KOTA KINABALU: Foreign Minister Datuk Sri Anifah Haji Aman yesterday briefed reporters that the followers of Sultan Jamalul Kiram III have been given till today to leave Sabah.
They have been in Lahad Datu since Feb 9.
“The Philippine government has tried every effort and they have denounced the people and said there was no way they have the support from the Philippine government. The Philippine government wants to work closely with us to avoid any bloodshed,” he said after witnessing the presentation ceremony of the 1Malaysia Book Voucher at Universiti Malaysia Sabah (UMS) near here.
He added that he had conveyed the request from the Philippine government for an extension of the Malaysian dateline for Kiram’s followers to leave Sabah to Tuesday, next week.
“They asked until Tuesday, but the Home Minister has agreed to give them until today,” he said.
He said he was not well briefed on the issue and that reporters could get the latest status from the Commissioner of Police as well as from the Home Minister.
Anifah also commented that he was shocked with the intrusion at Lahad Datu but stressed that for some people, carrying weapons was just part and parcel of their life.
“For those people who have not experienced peace for so long, carrying weapons is part and parcel of life,” he said.
He cited that in Gaza, for example, getting shot and bombed at was not an extra-ordinary occurrence.
“That is why I say we are lucky in Malaysia.
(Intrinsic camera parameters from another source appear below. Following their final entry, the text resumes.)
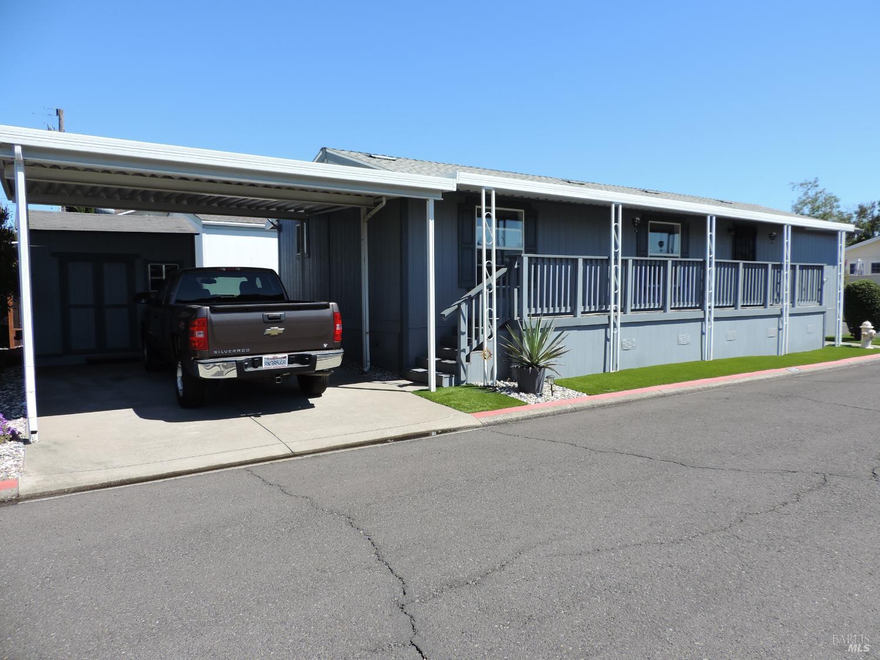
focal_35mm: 24
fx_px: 610
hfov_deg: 71.6
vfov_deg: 56.8
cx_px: 440
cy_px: 330
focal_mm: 4.3
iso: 80
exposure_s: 1/800
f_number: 3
Two of the things I check when I go out are my keys and my telephone. But in countries like that, people sleep with guns and weapons. When you go out of your home without weapons, you feel naked. It is already ingrained in their mind,” he said.
And after the incident, how would other countries look at Malaysia, Anifah was further asked.
“What’s special about Malaysia is that we are tolerant, we accommodate but at same time we are firm. When it is time to take action, we take action. And when action is taken, (it is when) we have taken all factors into consideration.”
Earlier in his speech, he also mentioned that Malaysia has been viewed as a symbol of hope for peace by the people in Gaza.
He said in his speech that his first impression of the people of Gaza was that they constantly lived in fear.
“But no. They tell me Malaysia is very lucky and that they hope it will remain peaceful and provide hope for them.”
He also reminded those attending the ceremony yesterday of the revolution that took place in Egypt, forcing 11,000 Malaysian students to flee Egypt, Jordan, Libya and Syria.
“We have a favorable condition here … before the revolution, our students could survive with the scholarship provided. But after that, their cost of living has risen by 200 per cent and the Yayasan Sabah students are asking for a higher budget.”
He said the unfavorable political conditions in those countries have brought tourism, one of their major revenues, to a standstill, affecting the cost of living there.